|A mother elephant and her calf|
Cameroon has recently witnessed a horrific massacre of 200 elephants by poachers in the past five weeks, according to activists. The International Fund for Animal Welfare (IFAW) warned that money being made from selling elephant tusks is adding a great deal of misery throughout the continent. The killings left many orphaned elephant calves, which have been spotted in Cameroon's Bouba Ndjida National Park. Their presence raised concerns among activists, fearing that they may die of hunger and thirst. While it is not known how many elephants remain in West Africa, the latest figures by the International Union for Conservation of Nature (IUCN) estimated that there were 1,000 to 5,000 in 2007. Activists stated that the fund blamed poachers from Sudan, who were said to cross through Chad to reach the remote northern wildlife reserve. They further added that ongoing shooting is making it impossible to carry out a detailed assessment. And although armed insurgents conducted poaching raids for years, the scale of this year's killings were called "massive and unprecedented." The incident led to American, British, European, and French embassies calling the nation's government to take urgent action to stop the slaughter.
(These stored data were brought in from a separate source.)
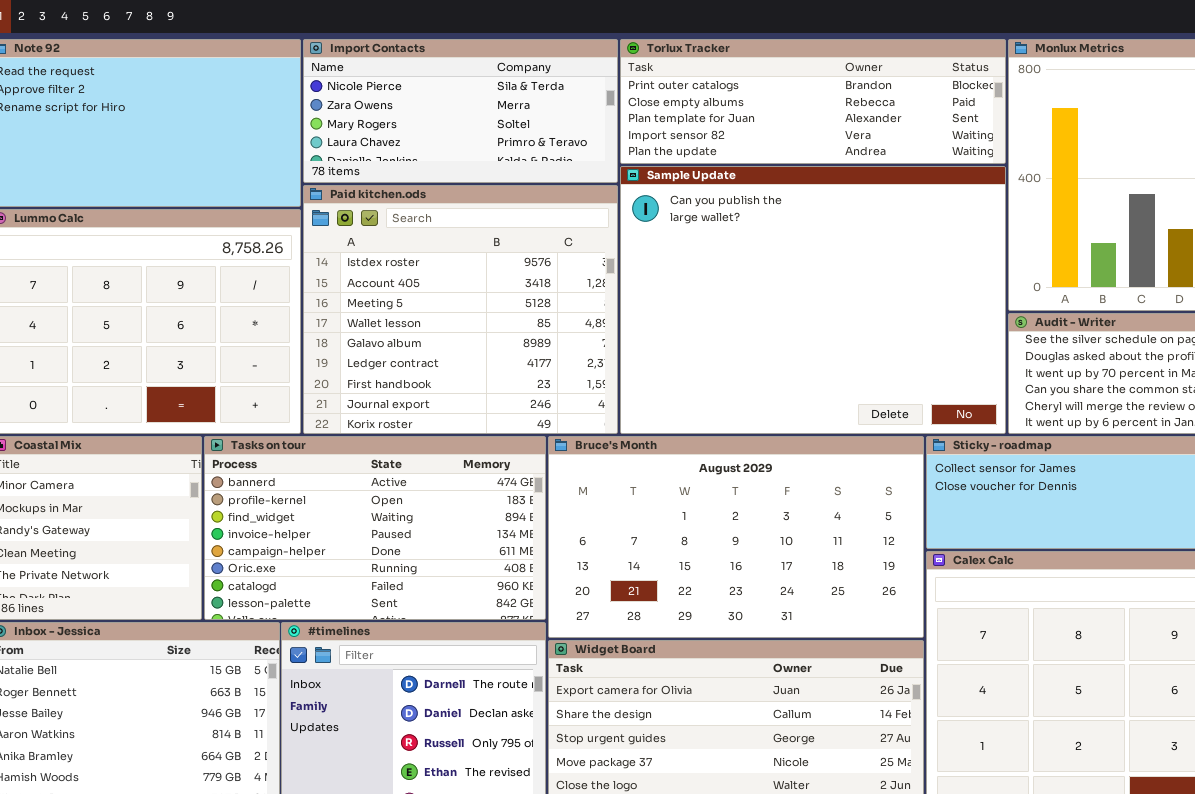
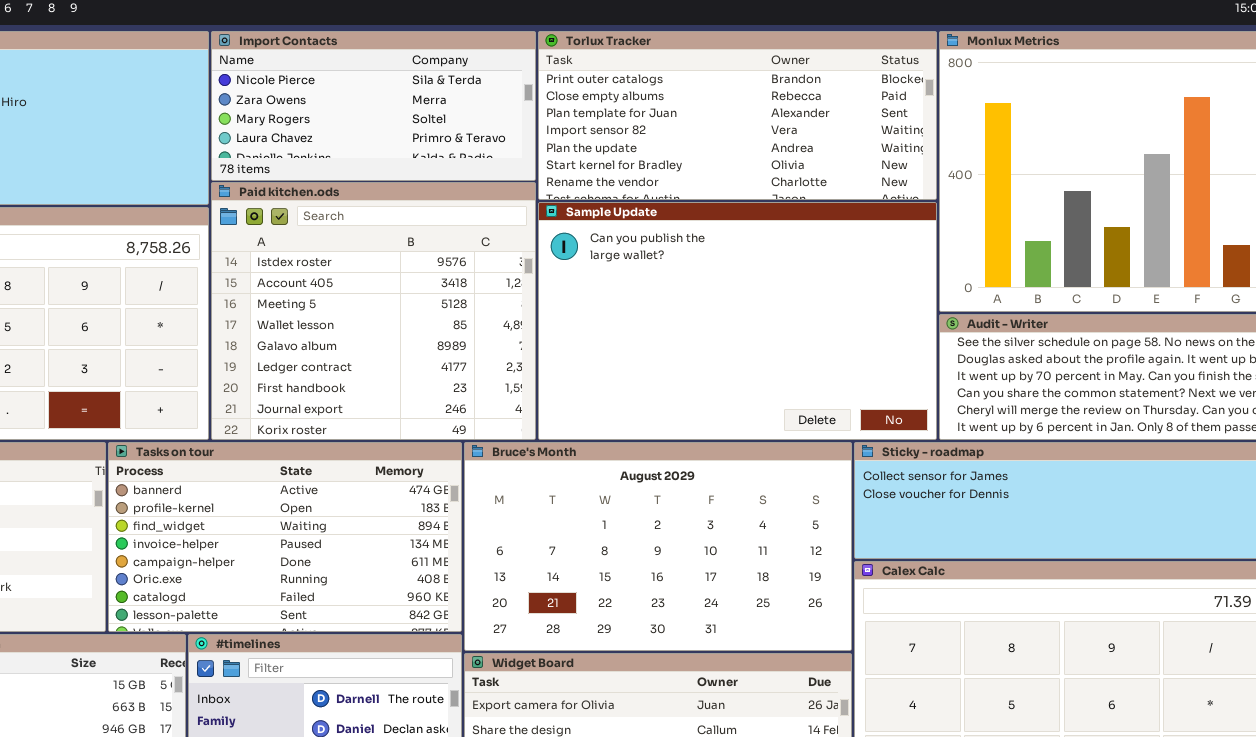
Torlux Tracker: [620,39,1006,164] -> [538,31,937,200], resized
Sample Update: [620,166,1006,434] -> [538,202,937,440], resized

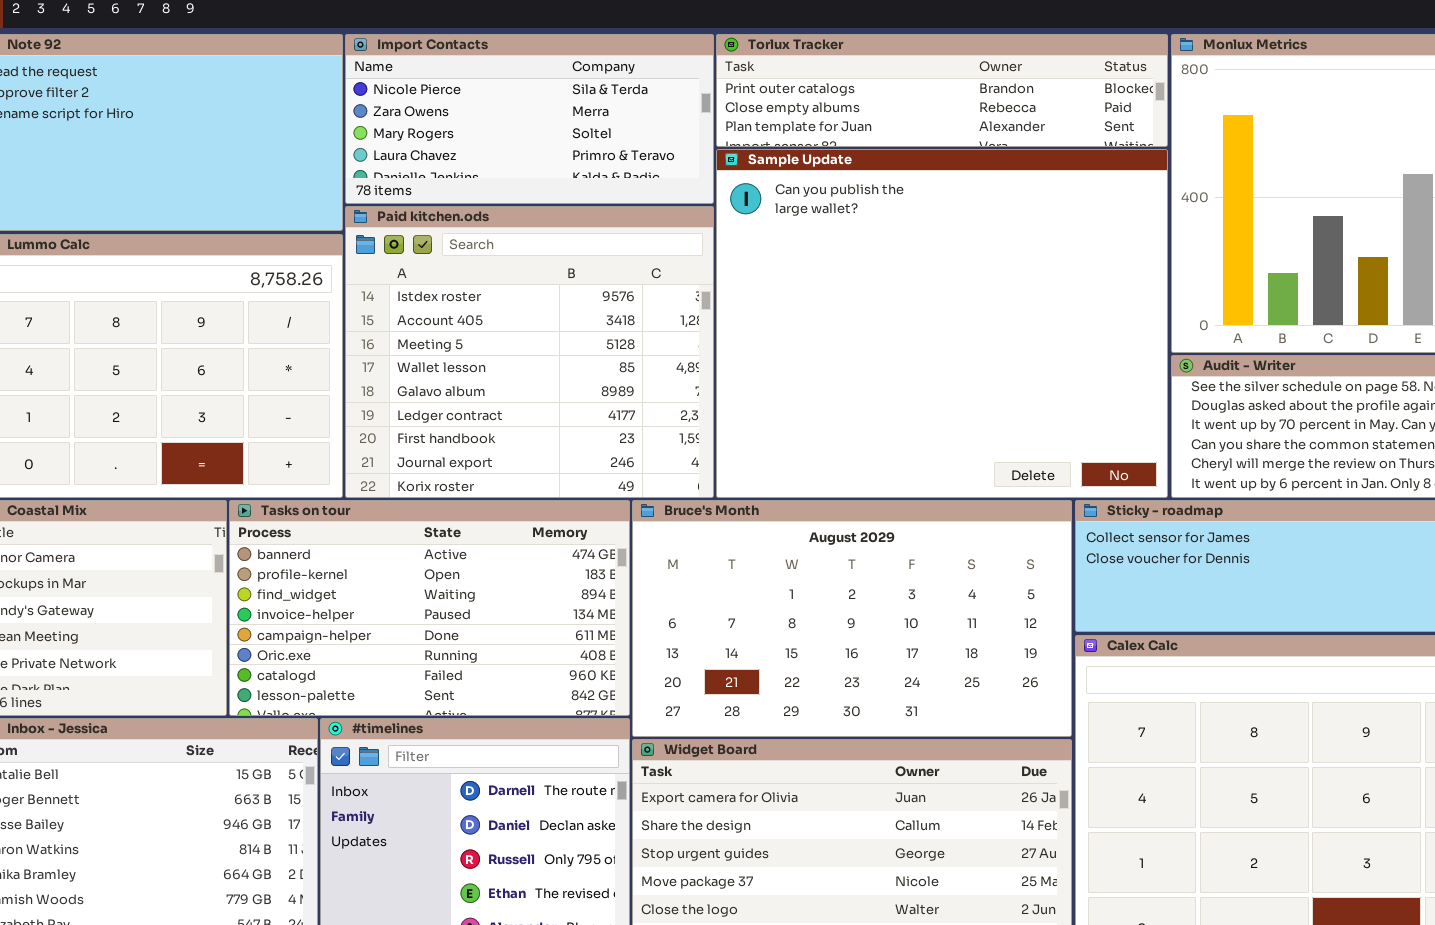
Torlux Tracker: [538,31,937,200] -> [716,34,1168,147], resized
Sample Update: [538,202,937,440] -> [716,149,1168,498], resized

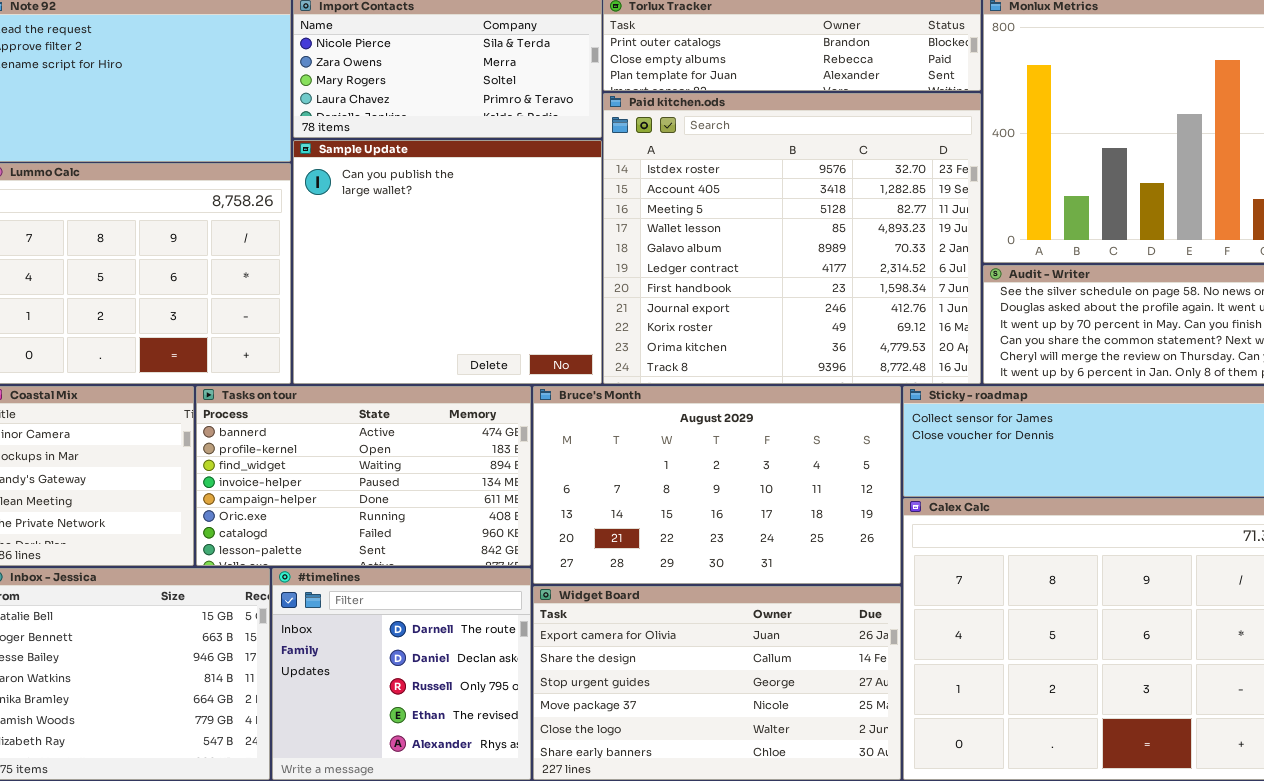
Sample Update: [716,149,1168,498] -> [293,140,602,384], moved, resized
Paid kitchen.ods: [345,206,714,498] -> [603,93,981,384], moved, resized

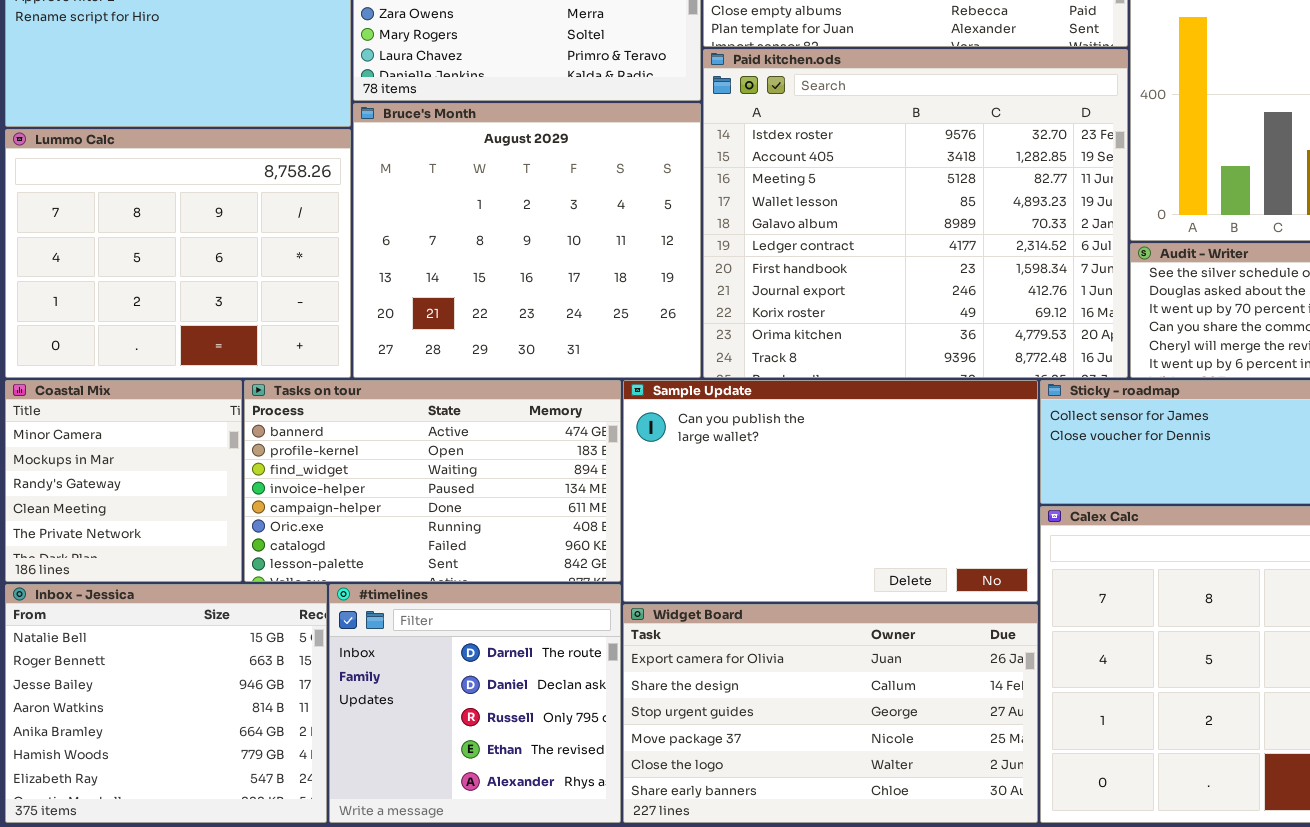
Sample Update: [293,140,602,384] -> [623,380,1038,602], moved, resized
Bruce's Month: [533,386,901,584] -> [353,103,701,378], moved, resized

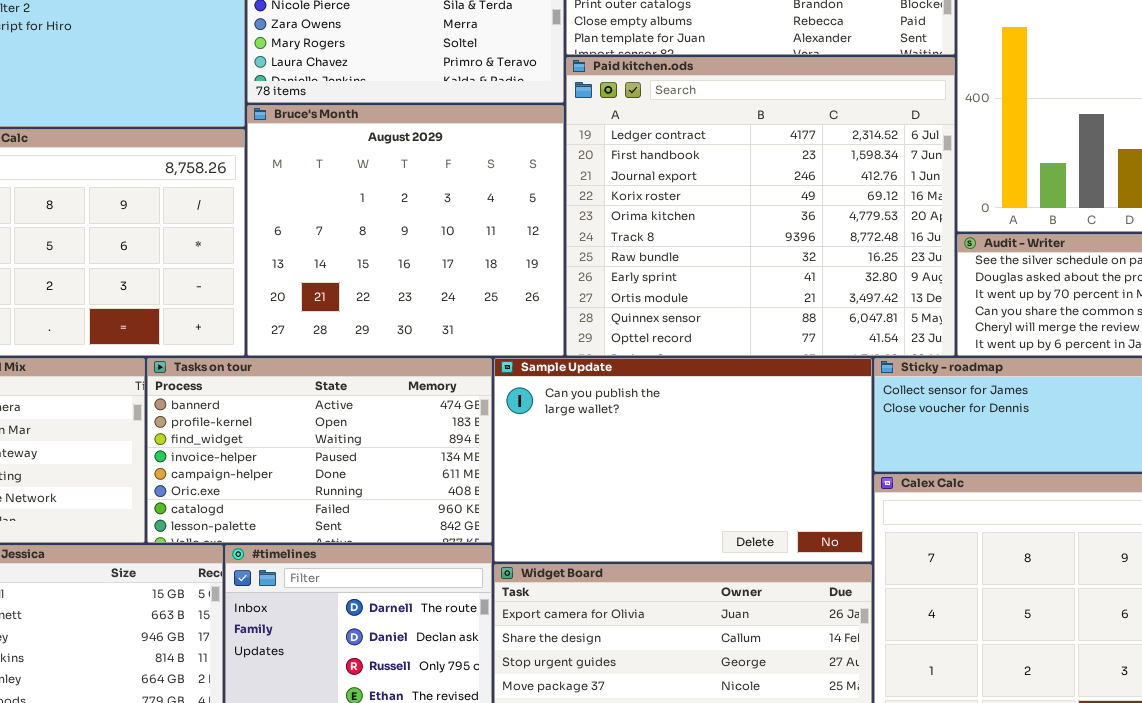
Paid kitchen.ods: [703,49,1128,378] -> [566,57,955,356], scrolled down 5 rows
The incident highlights one of the main reasons poaching should be dealt with in Africa. Poachers will use whatever force they can to conduct their illicit business, even if it means carrying out a massacre. Because of this, it is crucial the society should get involved in helping the authorities to put an end to this ongoing slaughter. While reaching out to the community and educating people about the dangers of poaching is one step, it would also be useful for the citizens to report any suspicious activities. This could lead to authorities getting a tip on what might appear to be a poaching activity. Just as people around the world generally report such activities concerning their own safety or their property's, people living near any wilderness areas should also do the same thing regarding the wildlife. This especially goes to people not just in Cameroon, but in other parts of Africa.